On January 10, when REI sent a group of riders to test and shoot photos of two new bikes from Cannondale—a 29-inch full-suspension mountain bike called the Habit 5 and a gravel bike called the Topstone Disc SE 105—a windstorm had swept through the forest, blanketing the trails in green debris that had fallen from the conifer trees.

“The entire landscape was covered in green,” said Corey Kelmel, 31, who was riding the Habit 5. Kelmel is a Seattle resident who works in digital marketing, has two dogs, and has been mountain biking his entire life. He is also an enduro level racer, competing in grassroots races in the Northwest. He says the terrain at Raging River was perfect to test out Cannondale’s newest redesigned full-suspension mountain bike.

“This is all flow trail, with really good buff, really good berms, some big-ish jumps in spots, very well-thought out,” said Kelmel.

A mountain bike rider catches air off a jump.

Linnea Rooke, 32, a Seattleite who has been mountain biking for six years and competes in the pro category for both downhill and enduro, was riding the Topstone Disc SE 105 gravel bike and she recalls the many stream crossings she did for the photo shoot: “My feet were soaked. It was so cold,” she said. “When you do the stream crossings, you shoot down the bank, cross a stream of marbles, and shoot up the other side. It requires a lot of the bike to handle the marbles and the stream. All of a sudden, you go from dirt to wet, loose, marbly rocks. For the bike to handle that and plow through it all was really awesome.”

The Habit and the Topstone are part of a new offering from Cannondale at REI stores nationwide. The Habit, now with 29-inch wheels, 130 millimeters of travel and Cannondale’s SmartForm C1 alloy frame, is a versatile bike for singletrack riding. It features Cannondale’s new suspension design philosophy, dubbed Proportional Response, which Cannondale says optimizes the bike for riders of all sizes to experience better control and more efficient riding. The Habit 5 is ideal for a person who is just getting into mountain biking, said Kelmel. “This is a bike that a beginner could buy and have for the next two, three years without changing much, if anything at all.”

“It’s a do-everything bike,” said Kelmel. “It was really nimble. It was definitely maneuverable. You could slap corners with it, and popping off jumps was more than my bike at home could do.” Kelmel said that his own bike is heavier and more suited for steep terrain and drops that he finds while competing in enduro races. But he was impressed by how well the Habit maneuvered the flow trails at Raging River. He remembers dropping down one trail at top speeds. “And I was really surprised for a bike I had never ridden before … the level of comfort I could ride at that speed,” said Kelmel. One thing that will resonate with bikers, said Kelmel, is the ability to swap components on the Habit and upgrade to parts, if the rider wants to customize the bike.

Joining REI’s lineup of gravel bikes, the Cannondale Topstone is ideal for adventuring on backroads.

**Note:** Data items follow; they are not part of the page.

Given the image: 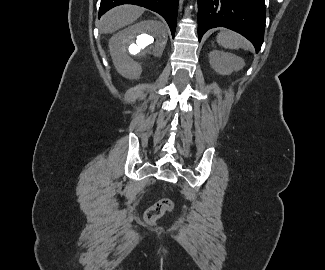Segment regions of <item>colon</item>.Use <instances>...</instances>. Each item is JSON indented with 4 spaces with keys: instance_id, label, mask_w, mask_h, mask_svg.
I'll use <instances>...</instances> for the list:
<instances>
[{
    "instance_id": "obj_1",
    "label": "colon",
    "mask_w": 325,
    "mask_h": 270,
    "mask_svg": "<svg viewBox=\"0 0 325 270\" xmlns=\"http://www.w3.org/2000/svg\"><path fill=\"white\" fill-rule=\"evenodd\" d=\"M174 204L168 198L160 199L145 212V221L149 224L155 223L165 213L172 211Z\"/></svg>"
}]
</instances>
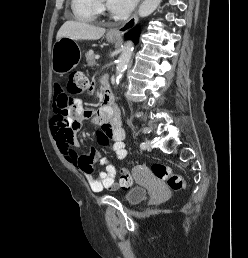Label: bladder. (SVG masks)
Masks as SVG:
<instances>
[{"label":"bladder","instance_id":"obj_1","mask_svg":"<svg viewBox=\"0 0 248 258\" xmlns=\"http://www.w3.org/2000/svg\"><path fill=\"white\" fill-rule=\"evenodd\" d=\"M148 195L144 188L133 187L124 195V199L128 204L135 205L143 201Z\"/></svg>","mask_w":248,"mask_h":258}]
</instances>
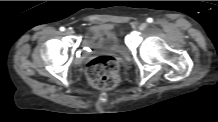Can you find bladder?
Here are the masks:
<instances>
[{
  "mask_svg": "<svg viewBox=\"0 0 218 122\" xmlns=\"http://www.w3.org/2000/svg\"><path fill=\"white\" fill-rule=\"evenodd\" d=\"M83 44L93 50L126 54V47L119 35L106 24L90 28L86 33Z\"/></svg>",
  "mask_w": 218,
  "mask_h": 122,
  "instance_id": "obj_1",
  "label": "bladder"
}]
</instances>
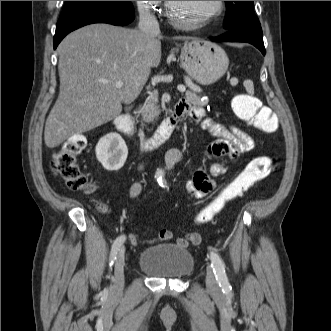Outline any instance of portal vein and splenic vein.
Wrapping results in <instances>:
<instances>
[{"mask_svg": "<svg viewBox=\"0 0 331 331\" xmlns=\"http://www.w3.org/2000/svg\"><path fill=\"white\" fill-rule=\"evenodd\" d=\"M115 86L116 88H121L123 86V82L122 81H117L115 83ZM177 89L180 91V92H185L186 91V87L184 85H178L177 86Z\"/></svg>", "mask_w": 331, "mask_h": 331, "instance_id": "1", "label": "portal vein and splenic vein"}]
</instances>
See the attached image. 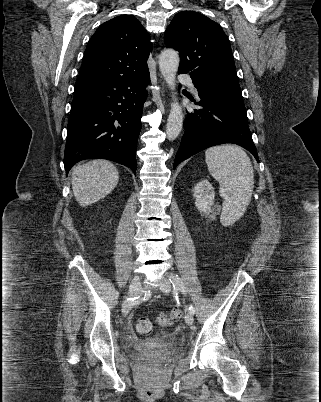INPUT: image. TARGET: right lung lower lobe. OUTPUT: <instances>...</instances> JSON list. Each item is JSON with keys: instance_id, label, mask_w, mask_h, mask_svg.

Rooke, a former cross-country skier who competed in Division 1 races in college, is an avid mountain biker, and she’s used to a bike more suited to singletrack and technical terrain. But the Topstone’s smooth ride and versatility piqued her interest.

The Topstone Disc SE 105 is built to accommodate high-volume tires up to 42 millimeters wide for added comfort and grip. Its geometry is built for endurance, so the rider is in a “confident and sporty” stance, according to Cannondale. The forks on all models are full carbon, while the Smartform C2 Alloy frame is light.

“Road climbs up the mountain would be a lot of fun or any of those long gravel trails that traverse the countryside would be great places for this bike,” Rooke said.